# Exercise details
Which lines in the records below contain the word "Landtagswahl"? Report every such line in full.

[Transcribed page text]
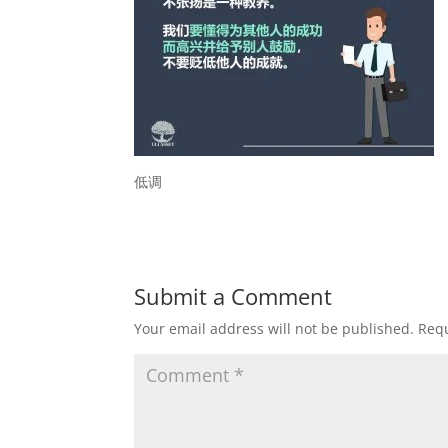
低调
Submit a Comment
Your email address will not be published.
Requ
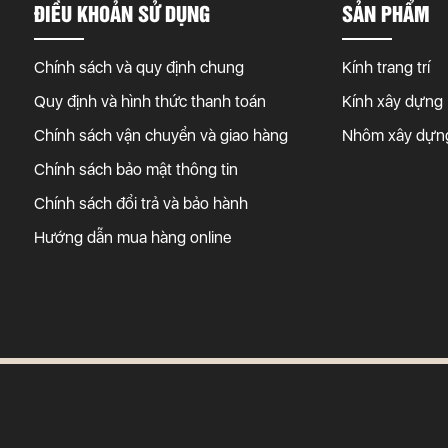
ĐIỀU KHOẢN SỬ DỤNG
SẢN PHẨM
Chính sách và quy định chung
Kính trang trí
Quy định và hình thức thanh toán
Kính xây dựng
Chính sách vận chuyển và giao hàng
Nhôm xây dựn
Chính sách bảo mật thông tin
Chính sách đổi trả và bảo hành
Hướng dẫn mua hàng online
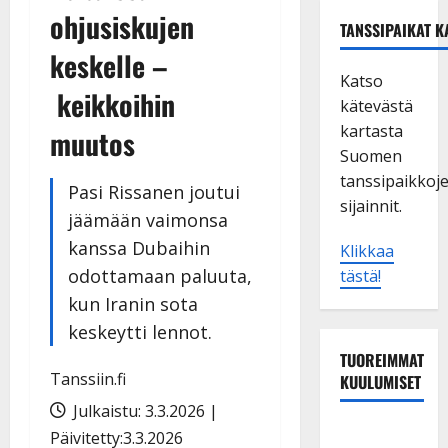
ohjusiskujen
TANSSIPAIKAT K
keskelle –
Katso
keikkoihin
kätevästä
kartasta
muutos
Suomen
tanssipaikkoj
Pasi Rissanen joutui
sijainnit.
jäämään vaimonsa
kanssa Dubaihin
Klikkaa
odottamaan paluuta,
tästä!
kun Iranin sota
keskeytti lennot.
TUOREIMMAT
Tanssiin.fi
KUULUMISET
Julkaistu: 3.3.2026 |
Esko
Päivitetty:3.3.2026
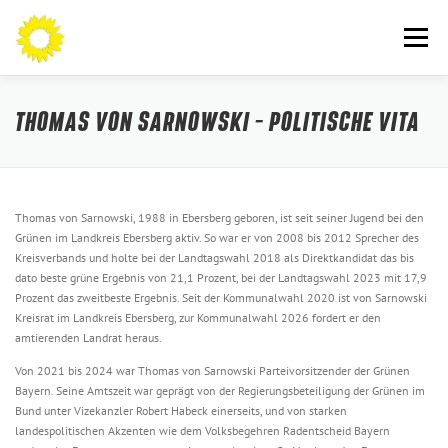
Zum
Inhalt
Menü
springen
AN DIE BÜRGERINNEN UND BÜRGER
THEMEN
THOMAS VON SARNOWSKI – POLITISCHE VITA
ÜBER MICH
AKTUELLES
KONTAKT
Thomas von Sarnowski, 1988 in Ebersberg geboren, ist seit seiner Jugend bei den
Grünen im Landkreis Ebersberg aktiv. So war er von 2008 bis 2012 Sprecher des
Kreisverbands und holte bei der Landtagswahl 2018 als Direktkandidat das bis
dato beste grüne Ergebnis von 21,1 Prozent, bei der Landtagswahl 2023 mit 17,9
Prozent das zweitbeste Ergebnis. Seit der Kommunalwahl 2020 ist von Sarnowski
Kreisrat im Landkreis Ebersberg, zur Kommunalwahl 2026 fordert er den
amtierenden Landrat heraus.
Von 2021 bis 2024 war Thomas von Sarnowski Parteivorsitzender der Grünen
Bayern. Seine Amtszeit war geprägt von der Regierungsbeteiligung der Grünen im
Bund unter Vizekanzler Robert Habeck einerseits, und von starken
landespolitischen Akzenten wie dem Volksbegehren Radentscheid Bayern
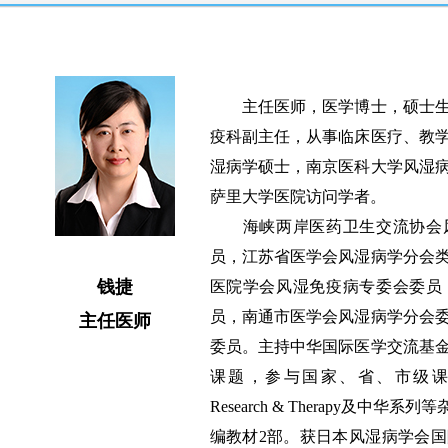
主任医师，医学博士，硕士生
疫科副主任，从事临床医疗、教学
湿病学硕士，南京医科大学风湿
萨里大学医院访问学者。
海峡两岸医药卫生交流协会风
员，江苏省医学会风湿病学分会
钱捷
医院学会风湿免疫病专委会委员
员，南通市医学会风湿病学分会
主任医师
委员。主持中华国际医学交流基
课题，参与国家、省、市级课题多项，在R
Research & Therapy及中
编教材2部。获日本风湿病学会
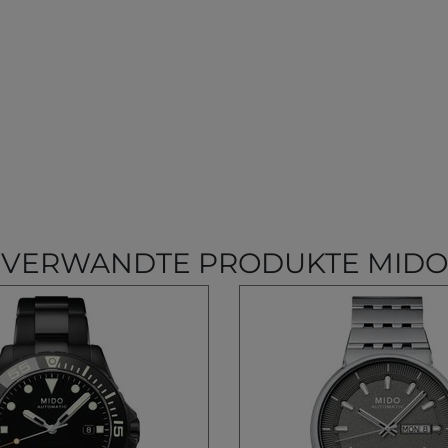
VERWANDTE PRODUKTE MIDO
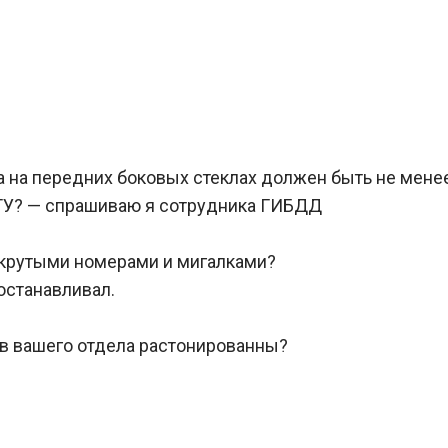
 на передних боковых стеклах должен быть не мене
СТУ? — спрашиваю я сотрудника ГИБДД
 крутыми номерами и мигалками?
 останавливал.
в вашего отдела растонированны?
--
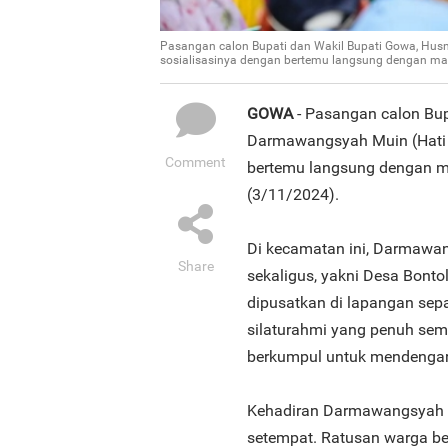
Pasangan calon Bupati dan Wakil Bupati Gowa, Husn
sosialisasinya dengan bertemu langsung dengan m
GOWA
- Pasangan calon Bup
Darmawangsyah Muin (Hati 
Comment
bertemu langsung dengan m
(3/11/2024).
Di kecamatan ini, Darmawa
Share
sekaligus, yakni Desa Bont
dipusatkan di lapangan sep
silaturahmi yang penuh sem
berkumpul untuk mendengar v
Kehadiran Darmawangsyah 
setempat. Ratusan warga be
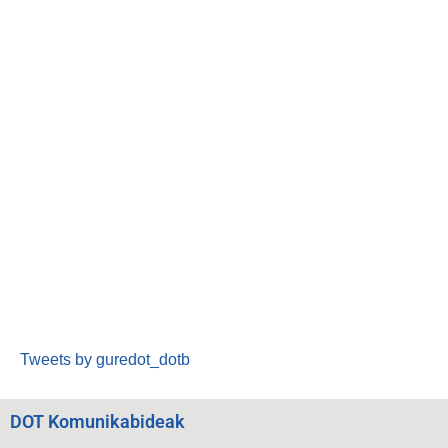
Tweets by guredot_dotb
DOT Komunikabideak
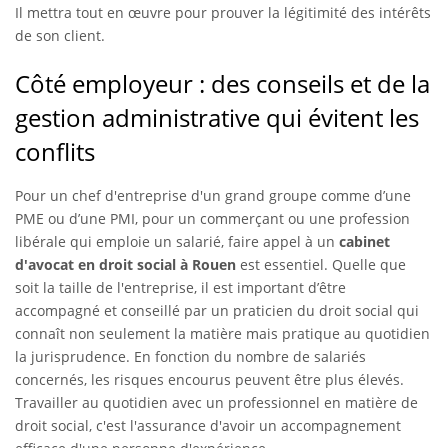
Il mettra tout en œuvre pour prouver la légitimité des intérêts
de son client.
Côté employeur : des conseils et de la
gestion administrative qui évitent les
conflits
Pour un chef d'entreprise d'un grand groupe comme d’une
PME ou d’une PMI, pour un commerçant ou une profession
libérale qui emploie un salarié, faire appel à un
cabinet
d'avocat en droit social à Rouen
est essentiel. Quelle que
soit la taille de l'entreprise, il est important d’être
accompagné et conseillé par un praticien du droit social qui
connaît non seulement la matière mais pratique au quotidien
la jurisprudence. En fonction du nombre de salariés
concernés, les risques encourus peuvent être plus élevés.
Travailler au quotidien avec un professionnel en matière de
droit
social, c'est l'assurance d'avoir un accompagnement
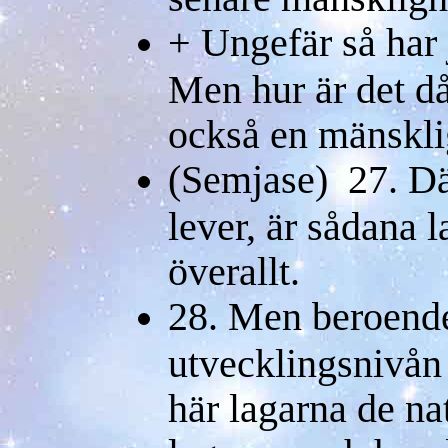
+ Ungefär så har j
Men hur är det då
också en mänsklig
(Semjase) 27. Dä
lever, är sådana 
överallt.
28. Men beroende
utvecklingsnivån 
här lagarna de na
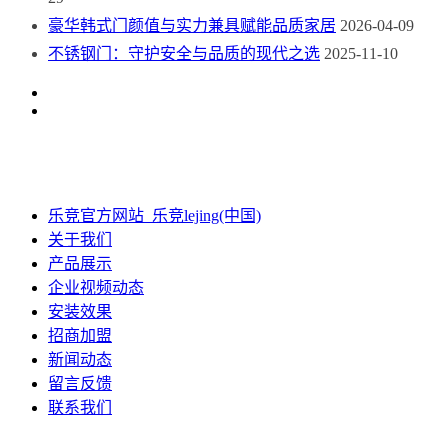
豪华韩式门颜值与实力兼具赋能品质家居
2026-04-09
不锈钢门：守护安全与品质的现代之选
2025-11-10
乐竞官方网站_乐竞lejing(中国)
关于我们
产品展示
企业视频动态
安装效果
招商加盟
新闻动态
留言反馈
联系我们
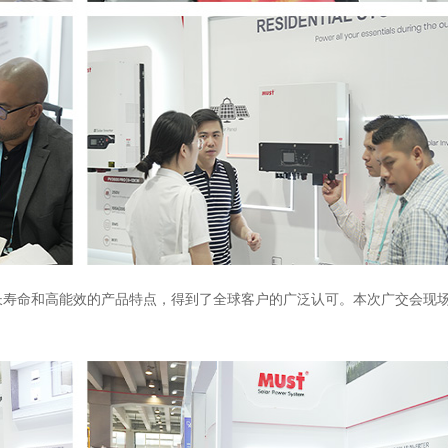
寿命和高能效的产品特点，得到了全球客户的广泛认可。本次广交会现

# Answer section
Kreisverbands und holte bei der Landtagswahl 2018 als Direktkandidat das bis
dato beste grüne Ergebnis von 21,1 Prozent, bei der Landtagswahl 2023 mit 17,9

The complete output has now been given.